Prenons le mardi par exemple, une session plénière classique débute le matin de 9 h jusqu’à 13 h, puis de 15 h jusqu’à 18 h et de 19 h jusqu’à 24 h. Si l’on considère qu’il y a 24 langues officielles, cela fait donc 552 combinaisons possibles en matière de traduction instantanée. Nous avons besoin de deux équipes d’au moins trois interprètes par cabine et 24 cabines, ce qui représente 144 interprètes par session plénière classique. Les interprètes sont souvent capables de retranscrire dans différentes langues mais cela demande une concentration extrême.
Est-ce que le Parlement européen mène des actions particulières pour favoriser les échanges entre les députés ?
Oui, nous avons toujours pris soin à proposer des cours de langues aux fonctionnaires européens.
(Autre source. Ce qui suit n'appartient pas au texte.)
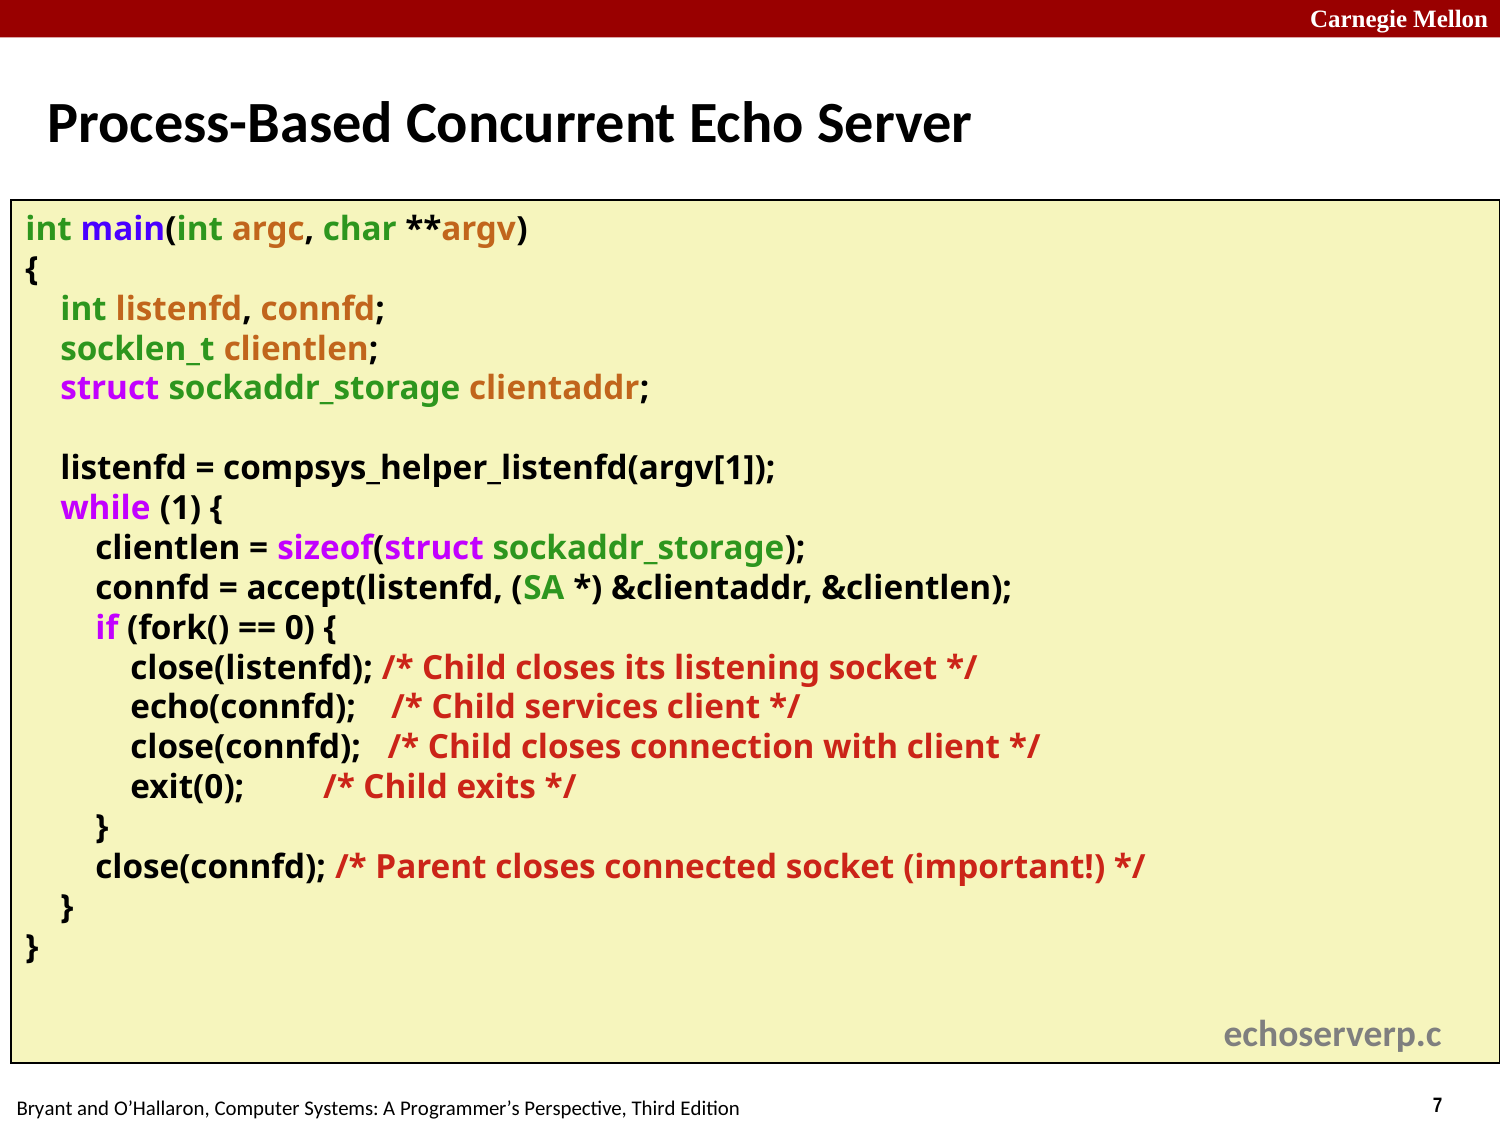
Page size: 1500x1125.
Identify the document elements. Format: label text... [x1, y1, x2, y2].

text_box int main(int argc, char **argv) { int listenfd, connfd; socklen_t clientlen; struct sockaddr_storage clientaddr; listenfd = compsys_helper_listenfd(argv[1]); while (1) { clientlen = sizeof(struct sockaddr_storage); connfd = accept(listenfd, (SA *) &clientaddr, &clientlen); if (fork() == 0) { close(listenfd); /* Child closes its listening socket */ echo(connfd); /* Child services client */ close(connfd); /* Child closes connection with client */ exit(0); /* Child exits */ } close(connfd); /* Parent closes connected socket (important!) */ } } [10, 200, 1500, 1064]
title Process-Based Concurrent Echo Server [32, 71, 1475, 166]
text_box echoserverp.c [1208, 1001, 1457, 1062]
Nous utilisons aussi des logiciels d’apprentissage en ligne qui permettent aux fonctionnaires d’améliorer leur maîtrise des langues étrangères.
S’agissant des députés, nous proposons également des cours privés avec de véritables professeurs de langues. Les députés peuvent bénéficier d’un, deux ou trois cours de langues par semaine, il suffit qu’ils en fassent la demande. Les élus connaissent bien cette possibilité et ils sont nombreux à en faire la demande. À nos yeux, il est très important que les députés puissent communiquer, exposer leurs idées et échanger leurs vues sans nécessairement devoir faire appel à un interprète.